缘起
近在公司基于bigQuery开发埋点数据分析功能,所以总结一下自己封装的bigQuery查询工具类(网上关于bigQuery的文章比较少)
关于bigQuery的概念功能可以参考 bigQuery 官方文档
在示例那包含了很多操作
示例中一段查询代码
import com.google.cloud.bigquery.BigQuery;
import com.google.cloud.bigquery.BigQueryOptions;
import com.google.cloud.bigquery.FieldValueList;
import com.google.cloud.bigquery.Job;
import com.google.cloud.bigquery.JobId;
import com.google.cloud.bigquery.JobInfo;
import com.google.cloud.bigquery.QueryJobConfiguration;
import com.google.cloud.bigquery.TableResult;
import java.util.UUID;
public class SimpleApp {
public static void main(String... args) throws Exception {
BigQuery bigquery = BigQueryOptions.getDefaultInstance().getService();
QueryJobConfiguration queryConfig =
QueryJobConfiguration.newBuilder(
"SELECT commit, author, repo_name "
+ "FROM `bigquery-public-data.github_repos.commits` "
+ "WHERE subject like '%bigquery%' "
+ "ORDER BY subject DESC LIMIT 10")
// Use standard SQL syntax for queries.
// See: https://cloud.google.com/bigquery/sql-reference/
.setUseLegacySql(false)
.build();
// Create a job ID so that we can safely retry.
JobId jobId = JobId.of(UUID.randomUUID().toString());
Job queryJob = bigquery.create(JobInfo.newBuilder(queryConfig).setJobId(jobId).build());
// Wait for the query to complete.
+---+
任务目标 » 请输出原文中从“JobId jobId = JobId.of(UUID.randomUUID().toString());”起一直到“query to complete.”为止的全部内容，一字不改。

数据集 »
+---+
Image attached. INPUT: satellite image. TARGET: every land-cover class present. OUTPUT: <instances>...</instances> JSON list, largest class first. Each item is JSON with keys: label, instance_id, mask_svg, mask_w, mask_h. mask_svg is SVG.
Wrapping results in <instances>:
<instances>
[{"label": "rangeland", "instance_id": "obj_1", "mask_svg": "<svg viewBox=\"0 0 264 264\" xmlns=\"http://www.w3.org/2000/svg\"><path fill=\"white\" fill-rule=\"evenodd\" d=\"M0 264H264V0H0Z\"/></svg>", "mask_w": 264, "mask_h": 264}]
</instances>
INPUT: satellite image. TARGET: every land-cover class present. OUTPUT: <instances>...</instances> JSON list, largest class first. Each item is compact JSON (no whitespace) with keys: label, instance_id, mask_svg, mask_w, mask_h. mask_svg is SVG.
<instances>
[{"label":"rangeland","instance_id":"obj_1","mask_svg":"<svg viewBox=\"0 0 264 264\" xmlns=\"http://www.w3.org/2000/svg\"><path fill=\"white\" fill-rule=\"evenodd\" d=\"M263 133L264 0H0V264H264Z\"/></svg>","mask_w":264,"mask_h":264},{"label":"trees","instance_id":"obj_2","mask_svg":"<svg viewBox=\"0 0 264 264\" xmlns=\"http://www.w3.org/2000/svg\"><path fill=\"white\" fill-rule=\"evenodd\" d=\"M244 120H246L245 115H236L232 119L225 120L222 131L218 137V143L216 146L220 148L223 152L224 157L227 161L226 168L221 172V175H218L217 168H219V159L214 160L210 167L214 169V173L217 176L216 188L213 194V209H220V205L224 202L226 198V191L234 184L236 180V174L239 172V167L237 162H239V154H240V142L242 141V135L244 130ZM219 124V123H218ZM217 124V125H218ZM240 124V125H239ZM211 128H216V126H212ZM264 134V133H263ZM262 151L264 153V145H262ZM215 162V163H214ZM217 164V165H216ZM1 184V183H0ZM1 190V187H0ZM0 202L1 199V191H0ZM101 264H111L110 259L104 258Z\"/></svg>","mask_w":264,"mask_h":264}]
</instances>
+---+
正确输出 »
JobId jobId = JobId.of(UUID.randomUUID().toString());
Job queryJob = bigquery.create(JobInfo.newBuilder(queryConfig).setJobId(jobId).build());
// Wait for the query to complete.